Hazelnut crunch layer

  1. Melt the white chocolate either over a double boiler or very carefully in the microwave on the lowest setting.
  2. Mix in the hazelnut butter and salt.
  3. Stir in the feuilletine.


  1. Put a little bit of frosting on your plate so your cake is secured to the plate.
  2. Spread a layer of frosting onto your first layer of cake. Spread a layer of the hazelnut crunch layer on top. Then place your second layer on top of that.
  3. Cover the whole thing in frosting and decorate. I used cocoa nibs, toasted hazelnuts, Maldon salt, and some leftover feuilletine.

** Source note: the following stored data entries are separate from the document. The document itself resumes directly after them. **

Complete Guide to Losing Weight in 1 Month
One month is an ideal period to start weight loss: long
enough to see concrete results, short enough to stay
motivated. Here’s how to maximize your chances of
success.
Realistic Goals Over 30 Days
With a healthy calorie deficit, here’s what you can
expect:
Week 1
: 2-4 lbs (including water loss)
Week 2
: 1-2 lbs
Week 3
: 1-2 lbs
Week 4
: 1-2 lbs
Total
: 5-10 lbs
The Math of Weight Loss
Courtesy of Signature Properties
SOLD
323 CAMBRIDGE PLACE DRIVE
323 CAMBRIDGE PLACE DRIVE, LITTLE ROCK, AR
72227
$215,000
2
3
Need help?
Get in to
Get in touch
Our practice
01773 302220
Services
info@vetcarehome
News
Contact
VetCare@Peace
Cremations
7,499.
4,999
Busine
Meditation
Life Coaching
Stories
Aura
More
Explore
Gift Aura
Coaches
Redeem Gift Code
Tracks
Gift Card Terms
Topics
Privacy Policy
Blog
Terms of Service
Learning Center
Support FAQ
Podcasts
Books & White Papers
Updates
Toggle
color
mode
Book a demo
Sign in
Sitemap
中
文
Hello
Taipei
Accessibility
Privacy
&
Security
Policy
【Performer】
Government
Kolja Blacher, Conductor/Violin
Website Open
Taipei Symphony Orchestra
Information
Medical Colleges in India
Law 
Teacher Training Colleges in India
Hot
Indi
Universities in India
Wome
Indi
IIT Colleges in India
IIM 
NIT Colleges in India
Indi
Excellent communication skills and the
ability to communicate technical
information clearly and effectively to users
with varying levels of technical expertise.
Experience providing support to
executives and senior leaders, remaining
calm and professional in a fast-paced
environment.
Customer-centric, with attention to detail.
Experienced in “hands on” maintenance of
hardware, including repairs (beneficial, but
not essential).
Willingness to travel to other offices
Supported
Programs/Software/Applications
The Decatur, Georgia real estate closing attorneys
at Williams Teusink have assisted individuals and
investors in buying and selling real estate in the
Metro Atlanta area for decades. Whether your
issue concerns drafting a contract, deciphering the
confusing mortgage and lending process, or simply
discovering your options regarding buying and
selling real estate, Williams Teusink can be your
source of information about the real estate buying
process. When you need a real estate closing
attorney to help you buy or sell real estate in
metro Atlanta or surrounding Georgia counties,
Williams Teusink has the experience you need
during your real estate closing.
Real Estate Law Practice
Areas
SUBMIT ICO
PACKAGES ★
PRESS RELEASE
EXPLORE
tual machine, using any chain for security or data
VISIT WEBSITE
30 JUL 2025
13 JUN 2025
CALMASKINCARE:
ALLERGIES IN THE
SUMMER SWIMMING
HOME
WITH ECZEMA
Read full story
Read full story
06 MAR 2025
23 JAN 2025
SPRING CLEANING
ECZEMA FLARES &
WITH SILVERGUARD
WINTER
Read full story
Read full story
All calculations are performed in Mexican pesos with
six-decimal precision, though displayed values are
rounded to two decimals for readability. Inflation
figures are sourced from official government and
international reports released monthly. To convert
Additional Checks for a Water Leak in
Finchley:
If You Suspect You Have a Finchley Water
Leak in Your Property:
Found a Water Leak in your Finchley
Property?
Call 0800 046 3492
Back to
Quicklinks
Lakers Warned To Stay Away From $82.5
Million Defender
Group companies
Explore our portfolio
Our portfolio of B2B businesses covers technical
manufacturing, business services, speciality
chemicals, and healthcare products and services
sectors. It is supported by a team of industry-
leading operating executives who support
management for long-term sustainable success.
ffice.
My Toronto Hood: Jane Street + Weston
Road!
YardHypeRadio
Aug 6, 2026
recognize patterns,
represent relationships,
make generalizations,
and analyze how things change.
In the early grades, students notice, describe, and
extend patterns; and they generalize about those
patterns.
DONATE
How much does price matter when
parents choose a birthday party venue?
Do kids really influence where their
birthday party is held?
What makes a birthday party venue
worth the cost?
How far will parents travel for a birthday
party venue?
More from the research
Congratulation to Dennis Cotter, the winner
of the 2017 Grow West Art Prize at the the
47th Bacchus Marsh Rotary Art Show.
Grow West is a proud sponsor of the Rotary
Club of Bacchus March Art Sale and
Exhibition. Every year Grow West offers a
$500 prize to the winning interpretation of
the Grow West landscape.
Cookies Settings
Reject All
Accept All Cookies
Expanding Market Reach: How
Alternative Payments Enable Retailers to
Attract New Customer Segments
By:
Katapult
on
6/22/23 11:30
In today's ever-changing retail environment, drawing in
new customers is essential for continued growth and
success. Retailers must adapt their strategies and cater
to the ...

  • If you don’t have feuilletine, you can substitute with some ice cream sugar cones like I did, or with crispy rolled crepes (the biscuits that kind of look like this or this).
  • The hazelnut butter I used was the one from whole foods, where it’s made from pure ground nuts.
  • My cake took closer to 35 mins to bake, though that might be my oven’s problem.
  • My ganache did not set at room temperature and I had to refrigerate it to get it to the right consistency. Since I refrigerated it the ganache was no longer shiny and pretty D: Some other people seems to have the problem as well, although many do not have this issue. For me I think it’s because my kitchen’s pretty warm right now. To solve this issue you can either refrigerate it like I did or add icing sugar to desired stiffness.
  • This cake tastes best at room temperature, eaten on the day it was made.